» Die Aufgabe
Nimm den Text über die Energiekrise im Handwerk nach seinem letzten Satz wieder auf und schreibe ihn weiter.

Energiekrise bedroht das Handwerk

Politik zeigt sich gesprächsbereit / Konkrete Lösungen sind nicht in Sicht.

Energiekrise
Lausitzer Handwerker reisten am 4. Oktober  2022 nach Groß Kreutz zu Wirtschaftsminister Jörg Steinbach, um auf die Probleme ihrer Gewerke durch die Energie- und Rohstoffkrise aufmerksam zu machen. Nach dem Treffen zeigten sich die Handwerker überwiegend desillusioniert. F.: HWK

Region. Am Dienstag (04.10.2022) diskutierten Südbrandenburger Handwerker mit Wirtschaftsminister Steinbach in Groß Kreutz bei Potsdam über die aktuelle Energie- und Rohstoffkrise. Das Handwerk ist in allen Branchen betroffen: Bäcker, Fleischer, Kfz-Betriebe, Metallbauer, Tischler, Elektriker, Maurer, Dachdecker, Friseure oder auch Maler und Lackierer sowie Gebäudereiniger. Gestörte Lieferketten, Materialengpässe, steigende Inflation und Kaufzurückhaltung belasten das Handwerk bereits seit Monaten schwer.
Entlastungen sind zwar angekündigt, aber nicht in greifbarer Nähe. Wie weiter im Handwerk fragen sich nicht nur Betriebsinhaber, sondern auch deren Beschäftigte und Auszubildende.

» Bereitgestelltes Material
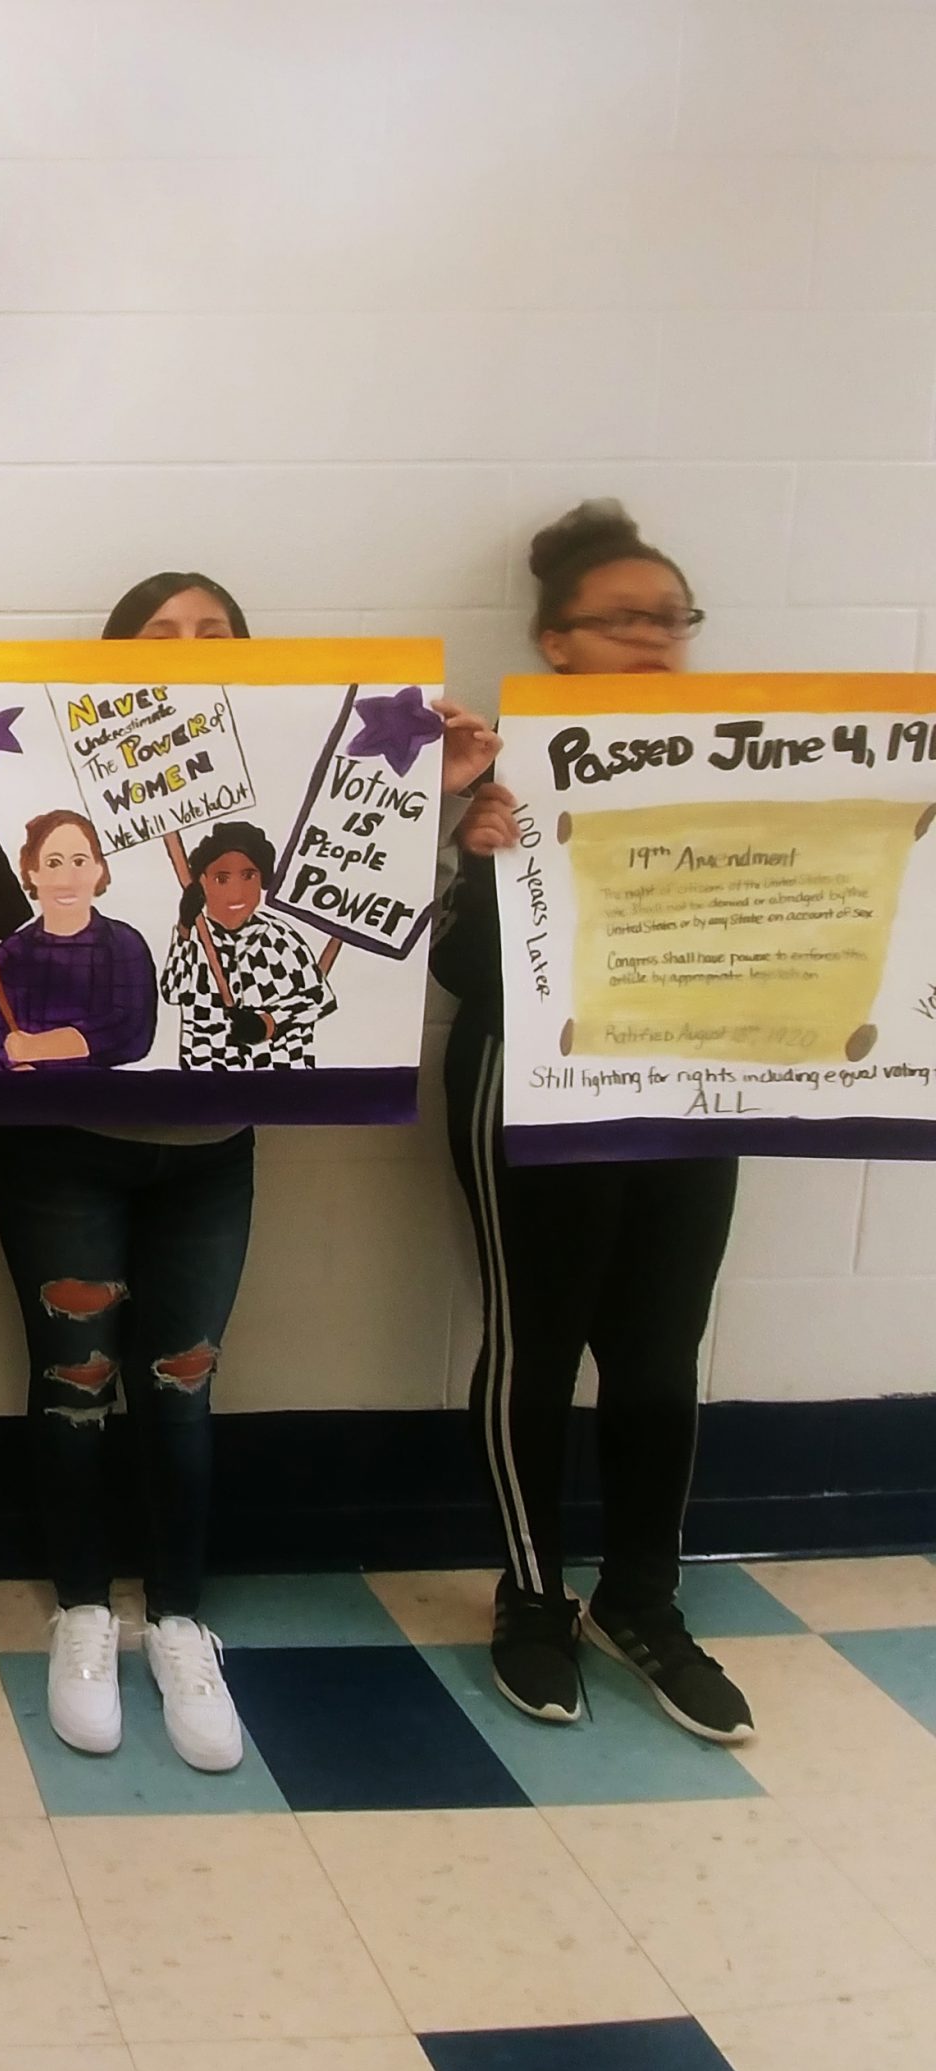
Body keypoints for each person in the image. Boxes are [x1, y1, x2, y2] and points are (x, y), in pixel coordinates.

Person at [0, 570, 494, 1774]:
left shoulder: (256, 810)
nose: (184, 649)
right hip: (57, 1155)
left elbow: (367, 912)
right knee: (73, 1383)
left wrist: (442, 798)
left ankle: (175, 1616)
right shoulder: (68, 787)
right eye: (157, 636)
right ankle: (81, 1610)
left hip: (210, 1154)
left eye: (212, 635)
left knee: (181, 1386)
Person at [436, 501, 752, 1743]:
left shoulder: (740, 758)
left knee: (663, 1351)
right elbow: (457, 969)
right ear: (555, 640)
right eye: (619, 620)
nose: (649, 639)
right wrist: (474, 854)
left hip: (689, 1080)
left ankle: (645, 1603)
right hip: (531, 1080)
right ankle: (528, 1595)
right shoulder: (496, 764)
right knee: (537, 1339)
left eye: (668, 619)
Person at [0, 810, 156, 1073]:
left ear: (98, 870)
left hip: (107, 1105)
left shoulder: (125, 945)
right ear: (32, 872)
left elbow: (133, 1033)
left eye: (79, 862)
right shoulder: (4, 960)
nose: (66, 880)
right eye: (53, 863)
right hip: (26, 1107)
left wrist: (37, 1047)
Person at [159, 820, 335, 1072]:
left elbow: (317, 998)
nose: (237, 892)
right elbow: (173, 990)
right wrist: (185, 928)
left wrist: (269, 1024)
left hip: (278, 1075)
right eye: (222, 878)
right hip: (208, 1076)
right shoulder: (195, 941)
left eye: (248, 876)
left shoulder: (279, 939)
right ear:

» Musterlösung
Wirtschaftsminister Steinbach hatte eine klare Botschaft für das Handwerk: „Wir werden nicht mehr zu den Strompreisen von 2020 zurückkehren. Unternehmen sollten sich für die Zukunft auf den doppelten Strom- und den dreifachen Gaspreis einstellen. Der Krieg in der Ukraine hat eine Rezession ausgelöst und wir haben eine zusätzliche strukturelle Krise.“ Die Investition in erneuerbare Energien sieht er als die Chance, um Strom künftig preiswerter anzubieten. Um der Energiekrise entgegenzuwirken werden zur Zeit Gaslieferungen aus Norwegen genutzt, LNG-Gas für schwimmende Terminals und ein jährlicher Zubau von Wind- und Solarenergie an Land gehören künftig zu den Strategien, um den Bedarf zu bedienen. Die Empfehlung für Handwerker: sich mit langfristigen Verträgen für zwei bis drei Jahre mit Energie zu versorgen, Rahmenverträge durch Innungen mit einem Größenvorteil zu regenerieren, oder auch energieintensive Anlagen abzustellen.
Einen energieintensiven Betrieb führt Bäckermeister Tobias Exner aus Beelitz mit Geschäften in Berlin und Brandenburg. Er schilderte die Verzehnfachung seiner Energiekosten seit 2020. „Doch auch die Kosten für Zutaten wie Zucker und Mehl sind gestiegen. Wenn ich die Preise an den Kunden weitergeben würde, müsste das Brot sieben oder acht Euro kosten. Um Geld zu sparen, würden die sich ihr Brot beim Discounter kaufen. Wenn der Staat nicht schnell handelt, wird es viele Bäckereien nicht mehr geben“, mahnt der Beelitzer Bäckermeister.
Ein Cottbuser Bäcker hat darauf bereits reagiert und bäckt nur noch zweimal in der Woche Brot.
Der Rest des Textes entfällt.